Exercise prompt: Gather all lines in the records below that include the word "Denis".

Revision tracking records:
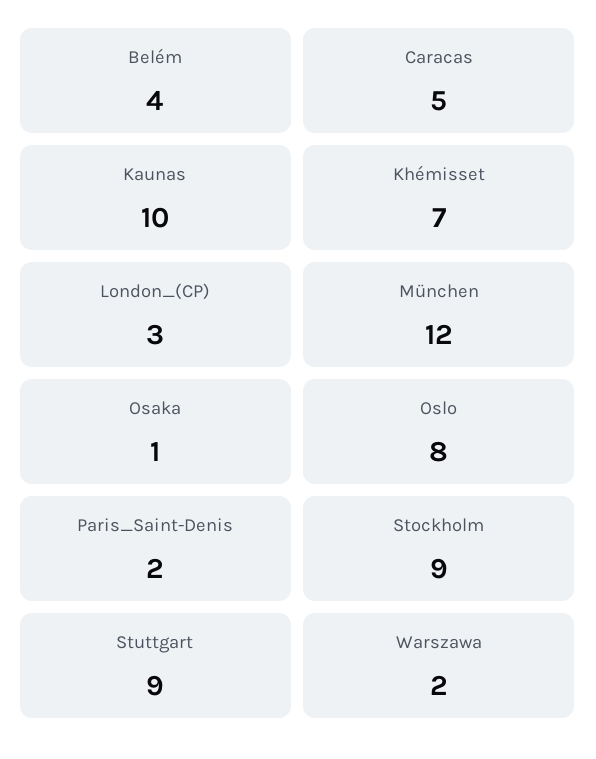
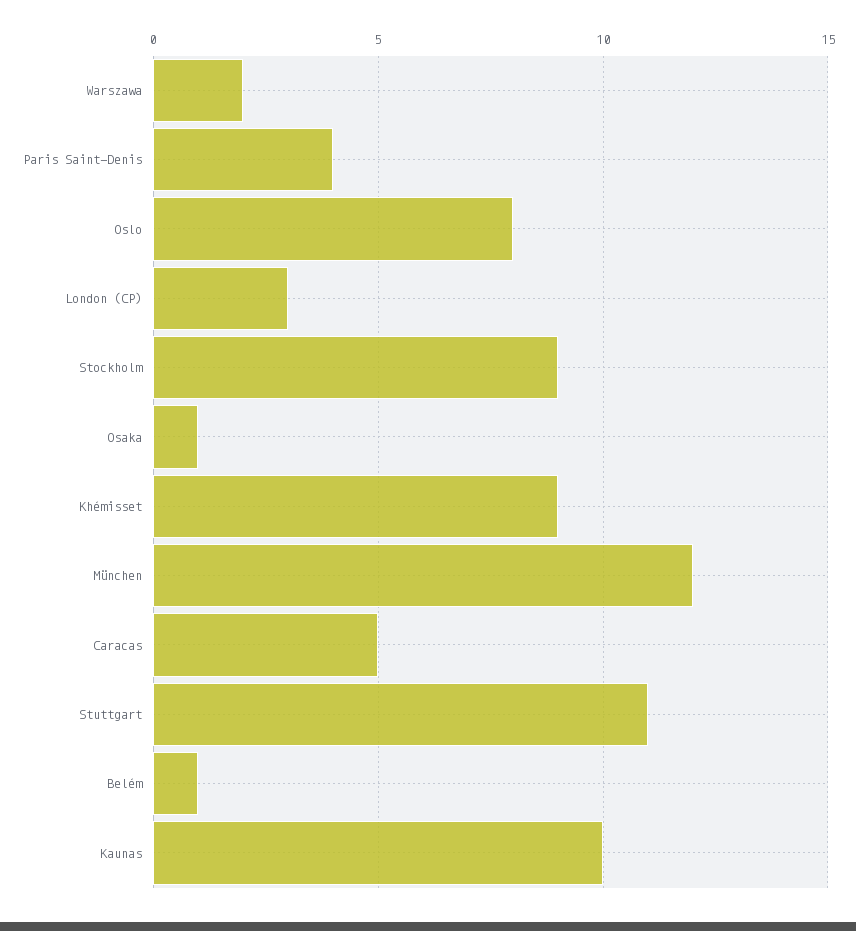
  {
-   "Belém": 4,
+   "Belém": 1,
    "Caracas": 5,
    "Kaunas": 10,
-   "Khémisset": 7,
+   "Khémisset": 9,
    "London_(CP)": 3,
    "München": 12,
    "Osaka": 1,
    "Oslo": 8,
-   "Paris_Saint-Denis": 2,
+   "Paris_Saint-Denis": 4,
    "Stockholm": 9,
-   "Stuttgart": 9,
+   "Stuttgart": 11,
    "Warszawa": 2
  }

Response below:
-   "Paris_Saint-Denis": 2,
+   "Paris_Saint-Denis": 4,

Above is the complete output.